(RECORDED INFORMATION)

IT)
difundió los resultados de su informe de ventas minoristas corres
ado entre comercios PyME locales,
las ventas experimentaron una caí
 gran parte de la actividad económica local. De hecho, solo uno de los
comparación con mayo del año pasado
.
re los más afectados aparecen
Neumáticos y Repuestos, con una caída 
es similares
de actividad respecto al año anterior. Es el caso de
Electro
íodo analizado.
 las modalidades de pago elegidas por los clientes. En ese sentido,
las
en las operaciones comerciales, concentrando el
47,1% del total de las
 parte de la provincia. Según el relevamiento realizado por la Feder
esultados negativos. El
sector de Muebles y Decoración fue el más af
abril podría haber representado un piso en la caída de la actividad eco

(End RECORDED INFORMATION)

◆ **TASK TO CARRY OUT**: Lines containing the word "caída" are to be pulled from the records and copied.

◆ **WRITTEN SOLUTION**:
Neumáticos y Repuestos, con una caída 
abril podría haber representado un piso en la caída de la actividad eco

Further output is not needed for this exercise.